• SELECTED EXTRACT:
= Mu'ayyid al-Din Ai-Aba =

Seljuk Amir of Nishapur

Mu'ayyid al-Din Ai-Aba (died July 1174) was the amir of Nishapur from c. 1154 until his death. Although nominally subservient to the Seljuks of Khurasan, he acted as an independent ruler. Due to his control of much of Khurasan, the historian Ibn Funduq called him "Emperor of Khurasan, King of the East."

==Establishment of Authority==

Ai-Aba had once been a ghulam of the Seljuk Sultan Sanjar, who ruled in Merv. After Sanjar was captured by a band of Ghuzz nomads in 1153 his empire quickly fell into chaos as Ghuzz tribes overran much of the sedentary areas. Sanjar's amirs attempted to restore order by recognizing Suleiman Shah as sultan. Suleiman Shah quickly demonstrated that he was incapable of dealing with the Ghuzz and fled; the amirs then set up the Karakhanid Mahmud Khan in his place, but he did little better.

• PROBLEMS TO WORK ON:
[A] Answer these from the text on Mu'ayyid al-Din Ai-Aba:
(i) In what month and year did Ai-Aba die?
(ii) Who captured Sultan Sanjar in 1153?
(iii) After Suleiman Shah fled, whom did Sanjar's amirs set up in his place?
[B] In the text on Mu'ayyid al-Din Ai-Aba, turn the paragraph beginning "Ai-Aba had once been a ghulam" into a short list that keeps its main facts.
[C] Copy out the part of the text on Mu'ayyid al-Din Ai-Aba that begins at the words "Seljuk Amir of" and stops after "did little better.", renaming "Ghuzz" to "Oghuz" each time it appears.

• RECORDED DATA:
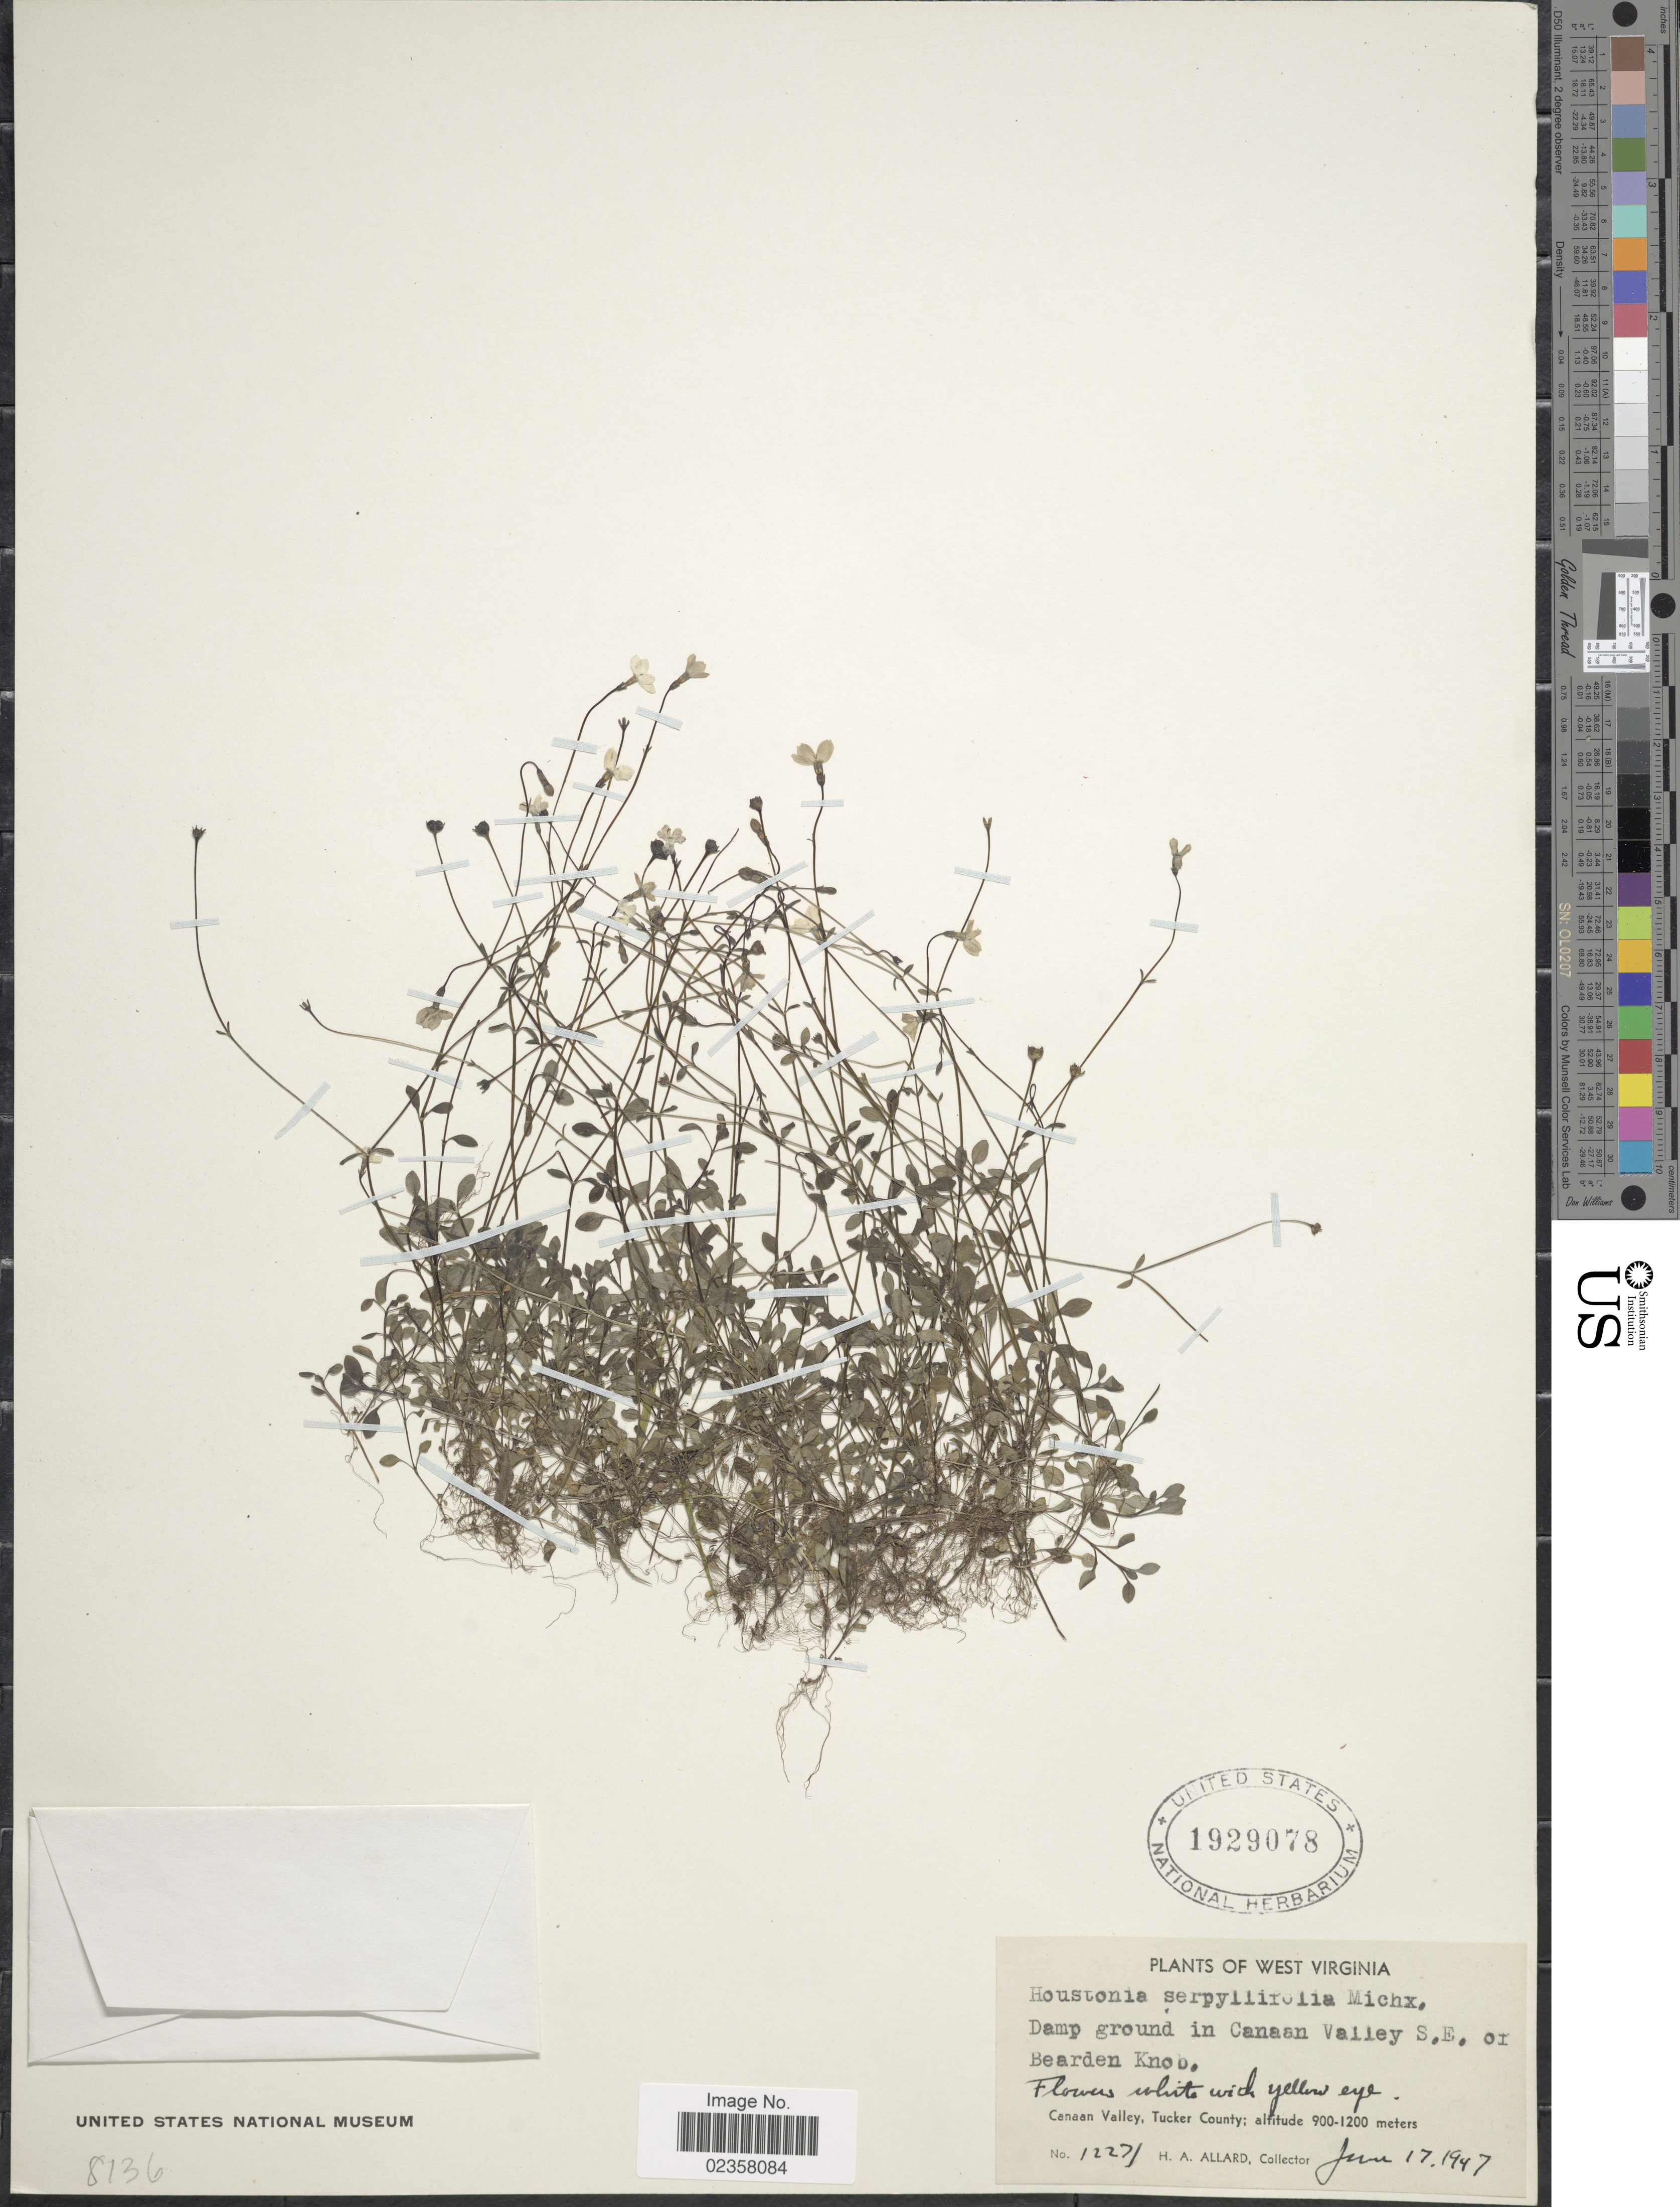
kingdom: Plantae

...

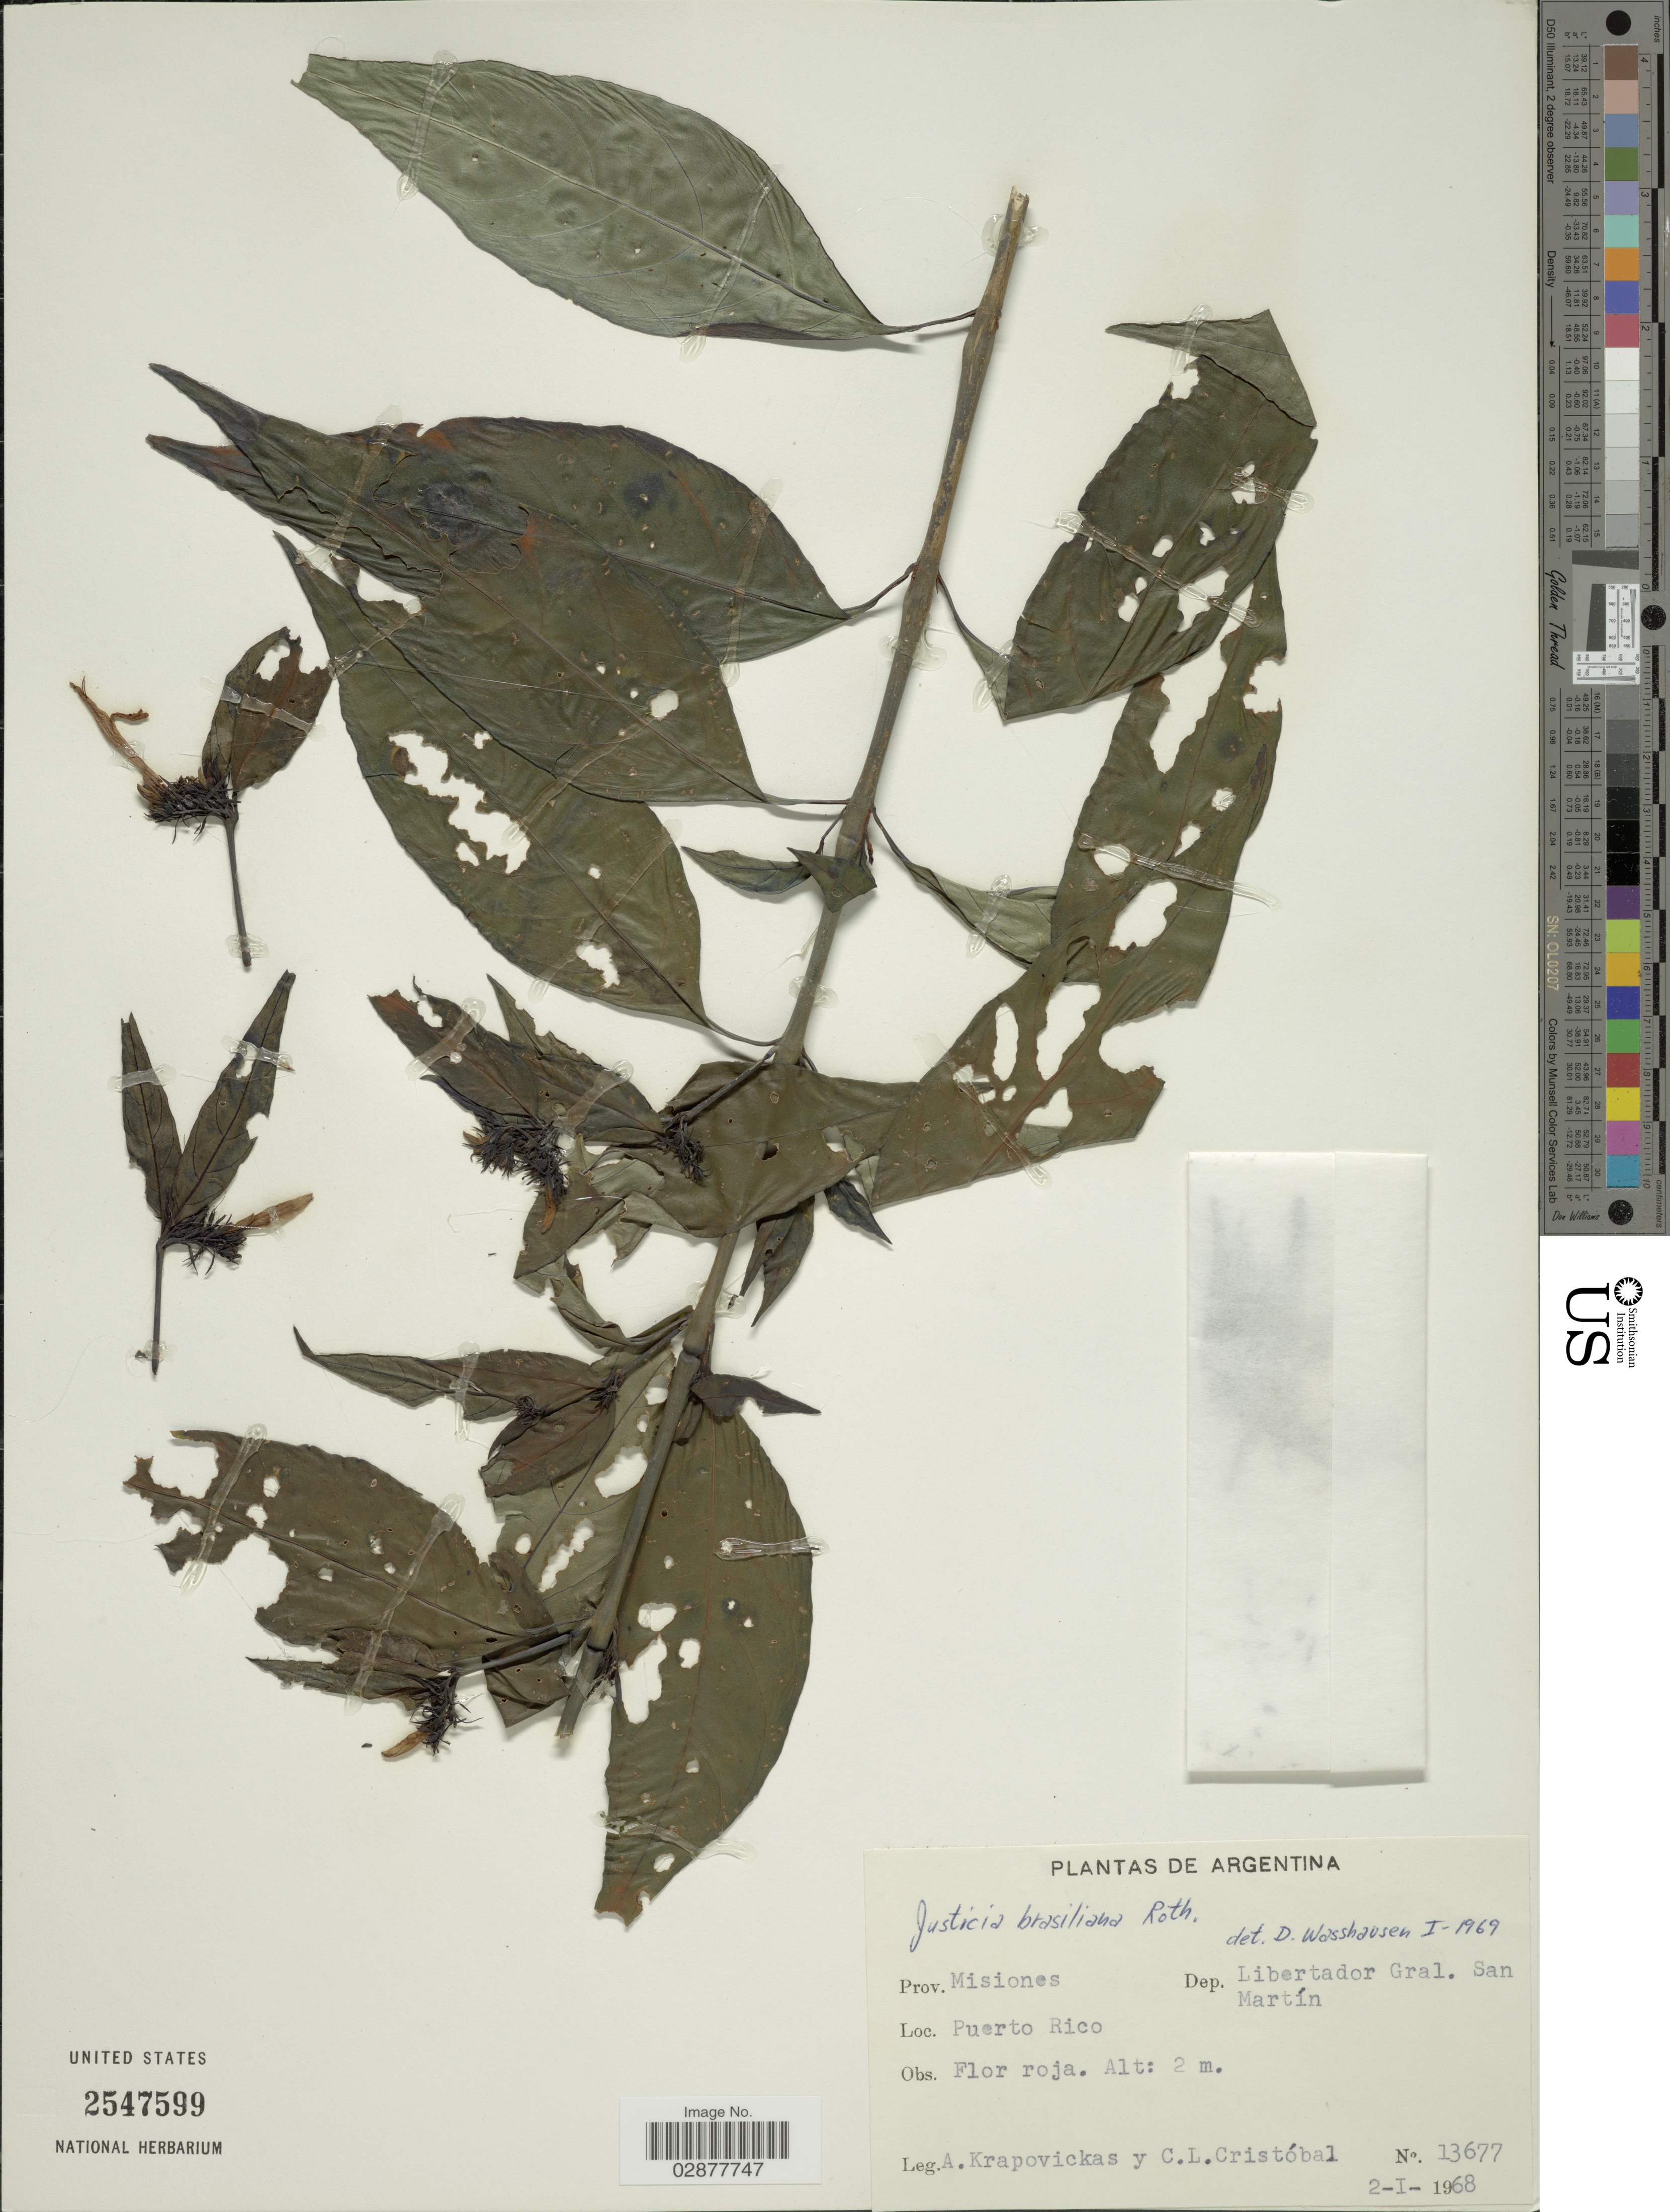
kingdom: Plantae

• ANSWERS FOR THIS EXERCISE:
[A]
(i) July 1174
(ii) A band of Ghuzz nomads
(iii) The Karakhanid Mahmud Khan

[B]
- Ai-Aba was once a ghulam of the Seljuk Sultan Sanjar, who ruled in Merv.
- In 1153 a band of Ghuzz nomads captured Sanjar, and his empire fell into chaos as Ghuzz tribes overran much of the settled areas.
- Sanjar's amirs recognized Suleiman Shah as sultan, but he could not deal with the Ghuzz and fled.
- The amirs then set up the Karakhanid Mahmud Khan, who did little better.

[C]
Seljuk Amir of Nishapur

Mu'ayyid al-Din Ai-Aba (died July 1174) was the amir of Nishapur from c. 1154 until his death. Although nominally subservient to the Seljuks of Khurasan, he acted as an independent ruler. Due to his control of much of Khurasan, the historian Ibn Funduq called him "Emperor of Khurasan, King of the East."

==Establishment of Authority==

Ai-Aba had once been a ghulam of the Seljuk Sultan Sanjar, who ruled in Merv. After Sanjar was captured by a band of Oghuz nomads in 1153 his empire quickly fell into chaos as Oghuz tribes overran much of the sedentary areas. Sanjar's amirs attempted to restore order by recognizing Suleiman Shah as sultan. Suleiman Shah quickly demonstrated that he was incapable of dealing with the Oghuz and fled; the amirs then set up the Karakhanid Mahmud Khan in his place, but he did little better.